OBJETIVO A: En el texto sobre Julio Cortázar, ¿en qué revista publicó Cortázar el artículo de noviembre de 1978 en que habló de "genocidio cultural"?

FUENTE:
★ ★ ★ ★
Sin embargo, ese estar afuera le traerá inconvenientes y conflictos. David
Viñas destacó que Cortázar se veía obligado a resaltar ciertos productos
argentinos (el dulce de leche “La Martona”, por ejemplo) con el único fin de
darle tono porteño a la escritura. A Cortázar ese sermón no pareció importarle
mucho. Algunos años antes de esa diatriba había viajado a Cuba invitado como
jurado del premio Casa de las Américas. Estuvo en la isla algo menos de dos
meses, pero fueron suficientes para que aquel escritor liberal se convirtiera
en un ortodoxo de la Revolución: aquello que no había sabido ver en el
peronismo ahora lo estaba viendo, sintiendo, en la Revolución cubana.
Bastó con
que dejara de ser un escritor liberal y se convirtiera en un intelectual de
izquierda para que, precisamente, desde cierto sector de esa izquierda se lo
atacara sin descanso. No aceptaban que aquel artista ajeno al compromiso
político ahora apoyase a los movimientos revolucionarios de América Latina. El
domingo 8 de diciembre de 1974, con el título “Julio Cortázar, la
responsabilidad del intelectual latinoamericano”, diversos intelectuales
progresistas le cuestionaron su vivir en París. En noviembre de 1978, en un
artículo publicado en la revista “Eco”, Cortázar se refirió al “genocidio
cultural” que sufría la Argentina durante la dictadura cívico-militar. El
pensamiento de derecha repudió ese concepto, y el repudio curiosamente fue
compartido por algún sector del supuesto progresismo.
Entre
otras muchas cosas, esto motivó una mentada polémica de Liliana Heker con Julio
Cortázar y alentó que Alberto Giordano, en un artículo publicado en la revista
“Punto de Vista”, sostuviera que Cortázar eludía las polémicas serias porque
por sobre todo estaba ocupado “en la celebración narcisista de su figura de
escritor comprometido”. ¿Calificaríamos de poco seria “Literatura en la
revolución y revolución en la literatura”, aquella polémica que a mediados de
1969 mantuvo con Oscar Collazos? ¿O tal vez por entonces a Cortázar no le
inquietaban las celebraciones narcisistas?
★ ★ ★ ★
MATERIAL PROPORCIONADO:
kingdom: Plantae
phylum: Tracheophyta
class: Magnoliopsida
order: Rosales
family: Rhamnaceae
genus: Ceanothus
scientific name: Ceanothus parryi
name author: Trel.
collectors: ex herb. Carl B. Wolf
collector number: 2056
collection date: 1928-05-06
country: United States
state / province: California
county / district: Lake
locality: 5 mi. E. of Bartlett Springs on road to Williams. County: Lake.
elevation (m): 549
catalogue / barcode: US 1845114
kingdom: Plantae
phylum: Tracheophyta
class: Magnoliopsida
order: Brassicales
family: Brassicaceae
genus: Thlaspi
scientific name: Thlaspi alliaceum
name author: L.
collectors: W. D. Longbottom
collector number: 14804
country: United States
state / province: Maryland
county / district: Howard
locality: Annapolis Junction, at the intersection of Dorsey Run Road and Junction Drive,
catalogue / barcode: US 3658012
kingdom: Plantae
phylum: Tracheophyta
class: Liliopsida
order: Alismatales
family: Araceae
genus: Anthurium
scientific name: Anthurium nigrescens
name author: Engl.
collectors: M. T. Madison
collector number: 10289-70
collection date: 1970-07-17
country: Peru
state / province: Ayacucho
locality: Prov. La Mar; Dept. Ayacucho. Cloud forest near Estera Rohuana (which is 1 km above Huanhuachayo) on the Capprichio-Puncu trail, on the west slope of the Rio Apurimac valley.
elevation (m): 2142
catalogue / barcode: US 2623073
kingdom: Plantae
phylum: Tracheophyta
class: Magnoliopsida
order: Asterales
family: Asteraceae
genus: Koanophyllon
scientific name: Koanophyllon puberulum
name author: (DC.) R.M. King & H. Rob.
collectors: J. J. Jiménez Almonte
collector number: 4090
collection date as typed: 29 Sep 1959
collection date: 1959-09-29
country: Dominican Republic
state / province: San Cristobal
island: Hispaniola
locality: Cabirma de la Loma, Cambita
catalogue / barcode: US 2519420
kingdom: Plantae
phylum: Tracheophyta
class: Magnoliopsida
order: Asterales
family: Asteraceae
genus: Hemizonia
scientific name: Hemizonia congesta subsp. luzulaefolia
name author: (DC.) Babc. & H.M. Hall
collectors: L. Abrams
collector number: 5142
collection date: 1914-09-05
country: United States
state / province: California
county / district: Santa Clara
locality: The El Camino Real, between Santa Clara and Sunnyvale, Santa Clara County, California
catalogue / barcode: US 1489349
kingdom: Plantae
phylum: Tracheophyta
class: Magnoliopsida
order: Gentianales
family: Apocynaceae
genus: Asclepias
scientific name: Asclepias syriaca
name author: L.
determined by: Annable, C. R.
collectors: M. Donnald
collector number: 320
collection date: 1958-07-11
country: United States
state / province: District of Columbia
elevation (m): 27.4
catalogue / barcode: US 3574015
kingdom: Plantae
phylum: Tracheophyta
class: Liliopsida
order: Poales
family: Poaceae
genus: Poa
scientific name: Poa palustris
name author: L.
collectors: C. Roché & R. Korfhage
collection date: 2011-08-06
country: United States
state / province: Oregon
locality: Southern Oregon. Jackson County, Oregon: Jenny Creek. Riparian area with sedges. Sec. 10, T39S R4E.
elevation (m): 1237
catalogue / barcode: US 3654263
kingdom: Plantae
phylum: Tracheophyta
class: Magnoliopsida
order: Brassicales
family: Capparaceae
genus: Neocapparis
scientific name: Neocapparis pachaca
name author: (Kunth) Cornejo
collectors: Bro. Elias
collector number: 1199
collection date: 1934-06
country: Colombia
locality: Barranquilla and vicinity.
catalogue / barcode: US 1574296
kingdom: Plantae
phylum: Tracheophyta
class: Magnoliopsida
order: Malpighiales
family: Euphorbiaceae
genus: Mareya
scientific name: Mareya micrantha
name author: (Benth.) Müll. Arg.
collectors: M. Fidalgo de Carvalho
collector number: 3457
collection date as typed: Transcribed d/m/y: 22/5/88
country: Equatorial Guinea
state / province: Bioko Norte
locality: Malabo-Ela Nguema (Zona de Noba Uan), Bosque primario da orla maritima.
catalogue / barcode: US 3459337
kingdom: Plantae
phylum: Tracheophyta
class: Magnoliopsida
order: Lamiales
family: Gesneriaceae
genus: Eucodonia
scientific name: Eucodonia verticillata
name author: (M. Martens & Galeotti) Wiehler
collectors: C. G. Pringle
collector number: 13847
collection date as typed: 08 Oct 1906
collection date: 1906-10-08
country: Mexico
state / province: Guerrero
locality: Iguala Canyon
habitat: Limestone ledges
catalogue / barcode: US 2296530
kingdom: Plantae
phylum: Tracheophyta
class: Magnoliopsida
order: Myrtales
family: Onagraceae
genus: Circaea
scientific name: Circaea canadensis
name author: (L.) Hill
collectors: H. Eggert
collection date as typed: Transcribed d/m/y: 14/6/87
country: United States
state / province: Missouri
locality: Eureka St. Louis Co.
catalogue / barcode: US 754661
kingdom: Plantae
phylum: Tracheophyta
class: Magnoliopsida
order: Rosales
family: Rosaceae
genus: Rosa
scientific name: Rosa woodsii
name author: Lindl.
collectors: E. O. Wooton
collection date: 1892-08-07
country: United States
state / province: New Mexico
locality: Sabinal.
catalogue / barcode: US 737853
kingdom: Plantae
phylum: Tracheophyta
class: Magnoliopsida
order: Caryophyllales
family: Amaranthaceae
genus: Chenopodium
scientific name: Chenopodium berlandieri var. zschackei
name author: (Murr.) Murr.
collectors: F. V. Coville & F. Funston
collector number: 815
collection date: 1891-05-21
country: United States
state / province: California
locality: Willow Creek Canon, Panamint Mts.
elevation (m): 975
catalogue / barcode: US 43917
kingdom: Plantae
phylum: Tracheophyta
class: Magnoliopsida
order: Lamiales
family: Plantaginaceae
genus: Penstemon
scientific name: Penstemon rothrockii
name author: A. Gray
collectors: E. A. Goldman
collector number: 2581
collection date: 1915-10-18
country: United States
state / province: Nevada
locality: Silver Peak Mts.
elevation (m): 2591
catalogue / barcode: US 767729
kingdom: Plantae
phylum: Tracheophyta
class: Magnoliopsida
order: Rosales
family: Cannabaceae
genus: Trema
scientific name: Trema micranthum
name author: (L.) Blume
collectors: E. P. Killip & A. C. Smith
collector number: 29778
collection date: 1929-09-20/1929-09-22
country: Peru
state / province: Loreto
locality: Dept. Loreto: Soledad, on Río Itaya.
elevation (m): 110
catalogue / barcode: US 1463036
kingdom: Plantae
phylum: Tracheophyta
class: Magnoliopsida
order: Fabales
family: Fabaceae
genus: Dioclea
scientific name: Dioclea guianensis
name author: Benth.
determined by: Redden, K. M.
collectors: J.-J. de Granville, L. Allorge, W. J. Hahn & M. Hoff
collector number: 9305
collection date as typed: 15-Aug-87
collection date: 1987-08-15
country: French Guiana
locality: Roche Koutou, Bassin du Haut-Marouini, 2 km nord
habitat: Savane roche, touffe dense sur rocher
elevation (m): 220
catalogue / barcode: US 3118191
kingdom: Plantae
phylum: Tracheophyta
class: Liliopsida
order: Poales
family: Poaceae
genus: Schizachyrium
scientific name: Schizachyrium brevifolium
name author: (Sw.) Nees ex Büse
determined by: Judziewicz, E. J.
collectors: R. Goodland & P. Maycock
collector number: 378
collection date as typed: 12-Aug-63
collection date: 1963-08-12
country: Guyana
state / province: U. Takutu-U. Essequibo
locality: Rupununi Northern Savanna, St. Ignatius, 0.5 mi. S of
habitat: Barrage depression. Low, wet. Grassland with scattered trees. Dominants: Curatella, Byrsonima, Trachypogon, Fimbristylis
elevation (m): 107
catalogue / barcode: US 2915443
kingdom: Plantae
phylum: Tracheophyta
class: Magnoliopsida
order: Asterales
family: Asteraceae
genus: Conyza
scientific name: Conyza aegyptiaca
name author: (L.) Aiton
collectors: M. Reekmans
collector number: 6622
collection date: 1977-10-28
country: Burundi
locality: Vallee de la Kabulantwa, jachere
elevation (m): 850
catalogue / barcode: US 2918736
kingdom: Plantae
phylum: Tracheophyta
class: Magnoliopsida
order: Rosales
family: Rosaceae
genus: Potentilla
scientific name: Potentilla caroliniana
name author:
★ ★ ★ ★
OBJETIVO B: Actualiza el tramo del listado que va desde la línea que contiene "family: Apocynaceae" hasta la que contiene "genus: Neocapparis", ambas incluidas. Cambia "collection date" por "date collected", deja todo lo demás igual y devuelve solo esas líneas.

RESULTADO DEL EJERCICIO A: En la revista "Eco".

RESULTADO DEL EJERCICIO B:
family: Apocynaceae
genus: Asclepias
scientific name: Asclepias syriaca
name author: L.
determined by: Annable, C. R.
collectors: M. Donnald
collector number: 320
date collected: 1958-07-11
country: United States
state / province: District of Columbia
elevation (m): 27.4
catalogue / barcode: US 3574015
kingdom: Plantae
phylum: Tracheophyta
class: Liliopsida
order: Poales
family: Poaceae
genus: Poa
scientific name: Poa palustris
name author: L.
collectors: C. Roché & R. Korfhage
date collected: 2011-08-06
country: United States
state / province: Oregon
locality: Southern Oregon. Jackson County, Oregon: Jenny Creek. Riparian area with sedges. Sec. 10, T39S R4E.
elevation (m): 1237
catalogue / barcode: US 3654263
kingdom: Plantae
phylum: Tracheophyta
class: Magnoliopsida
order: Brassicales
family: Capparaceae
genus: Neocapparis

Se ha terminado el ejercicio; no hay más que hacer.